The End of Men(51)



The way they look at me, you’d think I’d stolen the children for myself. A few weeks ago, on a particularly low day, I had a Skype call with Amanda Maclean, the Amanda Maclean, about the program. She was interested in the possibilities of implementing it in Scotland. “You don’t tell the women you’re taking the babies?” she repeated after me in a horrified voice. She made me feel very small.

The alarm on my calendar goes off. Time for ward rounds. As I walk down the corridor from my office to the first floor of nurseries I’m struck, as I often am, by the scale of what we have created in such a short time. It’s a controversial topic, I appreciate that. We take babies away from their parents—regardless of the parents’ thoughts on the matter—and raise them the best we can without those children being touched or in the same room as another human without a hazmat suit on. Other psychologists in the medical community criticize me for engaging in “unethical practices.” Excuse me while I roll my eyes onto the floor, but it’s ethical to keep children alive. Lots of people have started asking if a child’s survival is worth the emotional cost to the mother and baby of forcibly taking the child away. To my surprise, a lot of people would respond to that question with a resounding no.

The first floor of the building is full of the most recent additions, generally babies from newborn to four weeks. The first on my list is a single mother, Melissa Innes. She’s standing, just about, still hunched over from her C-section, looking like death. I wish she was sitting down.

“Melissa?”

Slow blinks and then the gearshift I can see happening in her mind to engage with an adult in conversation.

“Let’s take a seat, shall we?” We sit in one of the consulting rooms—it looks like every therapist’s office I’ve ever seen. Slightly shabby carpet, tissues carefully placed on a table in the middle of two chairs, clock in easy view, basic floral print on one wall to “brighten the place up.” It’s truly heinous, but our budget isn’t endless so it’ll have to do.

“I see you haven’t filled out the questionnaire you were given. Do you think you’ll manage to do that today?”

“I looked at it,” she says quietly. “It’s stupid.”

“What do you think is stupid about it?”

“You don’t think it’s stupid to ask a woman who has just had her son cut out of her stomach, kidnapped and kept in a locked room away from her whether she’s sad?”

I swallow. I wish they wouldn’t describe it like that.

“You son is alive right now. He is in a safe, warm, Plague-free environment. You can go in and see him with a hazmat suit on.”

“But I can’t touch him.”

“Not without the suit, no.”

“Why didn’t you tell me before you did it?”

I’ve been asked this question before and I’ll be asked it again. I prepare my answer, the same one I’ve given over one hundred times. “There is a risk that, given the highly emotional state most women are in prior to birth and with the danger of the Plague, that decisions would be taken that would later be regretted. The preservation of the lives of as many boys as possible was, and is, our priority.”

“Did someone write that for you?”

She’s smart. Pale and unsteady, but smart.

“No, but it’s not the first time I’ve been asked that question.”

“Do you have children?”

Christ, here we go.

“No, I don’t.”

Melissa nods knowingly. “That makes more sense.”

I know I should nod in a calm way, but I loathe the way she looks as though she’s just gained some extraordinary insight about me. “What makes more sense?”

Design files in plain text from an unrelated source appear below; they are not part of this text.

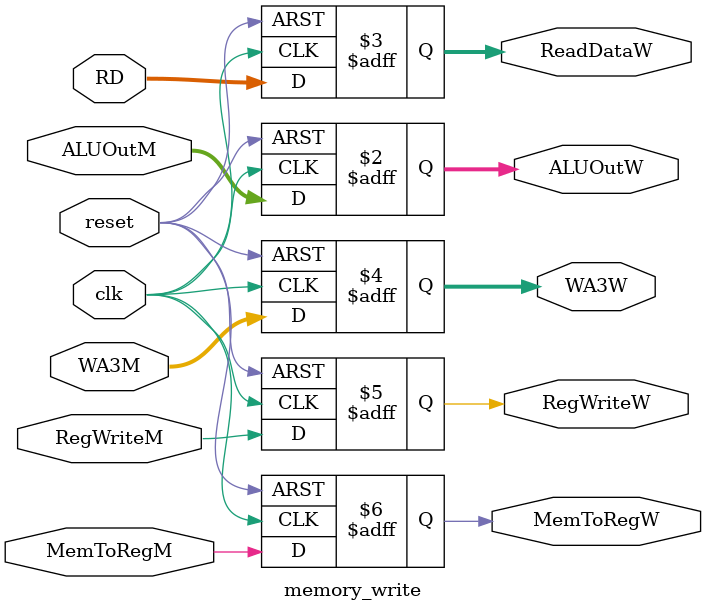
<source format=v>
`timescale 1ns / 1ps

module memory_write(
    clk,
    reset,
    ALUOutM,
    RD,
    WA3M,
    RegWriteM,
    MemToRegM,
    ALUOutW,
    ReadDataW,
    WA3W,
    RegWriteW,
    MemToRegW
);

input wire clk;
input wire reset;
input wire [31:0] ALUOutM;
input wire [31:0] RD;
input wire [3:0] WA3M;
input wire RegWriteM;
input wire MemToRegM;
output reg [31:0] ALUOutW;
output reg [31:0] ReadDataW;
output reg [3:0] WA3W;
output reg RegWriteW;
output reg MemToRegW;

always @(posedge clk or posedge reset) begin
    if (reset) begin
        ALUOutW <= 0;
        ReadDataW <= 0;
        WA3W <= 0;
        RegWriteW <= 0;
        MemToRegW <= 0;
    end else begin
        ALUOutW <= ALUOutM;
        ReadDataW <= RD;
        WA3W <= WA3M;
        RegWriteW <= RegWriteM;
        MemToRegW <= MemToRegM;
    end
end

endmodule

</source>
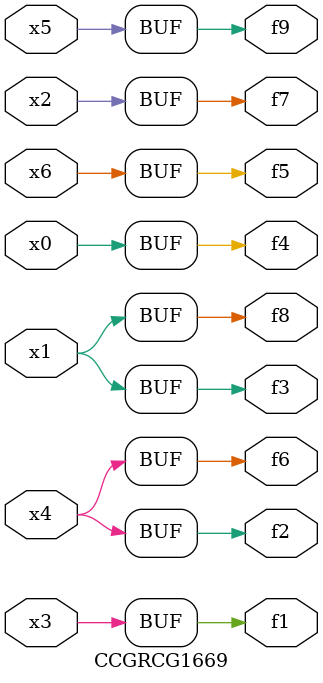
<source format=v>
module CCGRCG1669(
	input x0, x1, x2, x3, x4, x5, x6,
	output f1, f2, f3, f4, f5, f6, f7, f8, f9
);
	assign f1 = x3;
	assign f2 = x4;
	assign f3 = x1;
	assign f4 = x0;
	assign f5 = x6;
	assign f6 = x4;
	assign f7 = x2;
	assign f8 = x1;
	assign f9 = x5;
endmodule

</source>
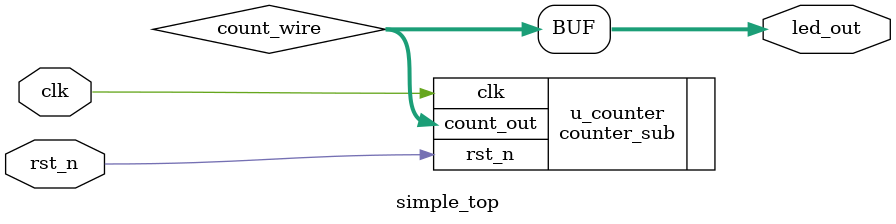
<source format=v>
module simple_top (
    input        clk,      // 系统时钟（50MHz）
    input        rst_n,    // 系统复位（低电平有效）
    output [3:0] led_out   // LED输出（连接计数器输出）
);

// 内部信号：连接子模块的中间信号（可观测）
wire [3:0] count_wire;

// 实例化子模块（计数器）
counter_sub u_counter (
    .clk      (clk),       // 时钟连接
    .rst_n    (rst_n),     // 复位连接
    .count_out(count_wire) // 计数器输出连接到内部wire
);

// 顶层输出：将计数器值映射到LED
assign led_out = count_wire;

endmodule
</source>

“The way you’ve set this whole thing up.”

“What do you mean?”

“The mothers, the parents, we’re just an irritation to you. You didn’t tell us what you were planning, even though most of us would probably have agreed if you had. You cut us open and took our children away from us and then you act like we should be grateful to you. You don’t understand a thing. You’re a psychologist, right? Well, you know what they say. Nobody’s crazier than a shrink.”

It’s just the meds she’s on. Breathe. She just had major surgery. Breathe. She is a twenty-one-year-old single mother who has never held her son. Breathe. Fuck it.

“Well, do you want to take him then?”

For the first time Melissa looks taken aback and I take a disproportionate amount of satisfaction from her surprise.

“Go on, if you’re so determined that we’ve done this all wrong, and I’m wrong, and this program is wrong, I’ll use my key, open the door and you can go in and get your son. You have a one in ten chance he’ll be immune and survive. Good luck!”

I’m standing, holding the door open looking, I suspect, a bit deranged. If I’m asked about this, I’ll have to put it down to a new experimental technique and hope no one thinks I’m having a nervous breakdown.

“I don’t want to,” Melissa finally says.

“And why don’t you want to go and get your son?” Silence. Happy to fill it. “Because then your son will almost certainly die. So really, we haven’t kidnapped him, have we? You must want him to be here as much as I do.”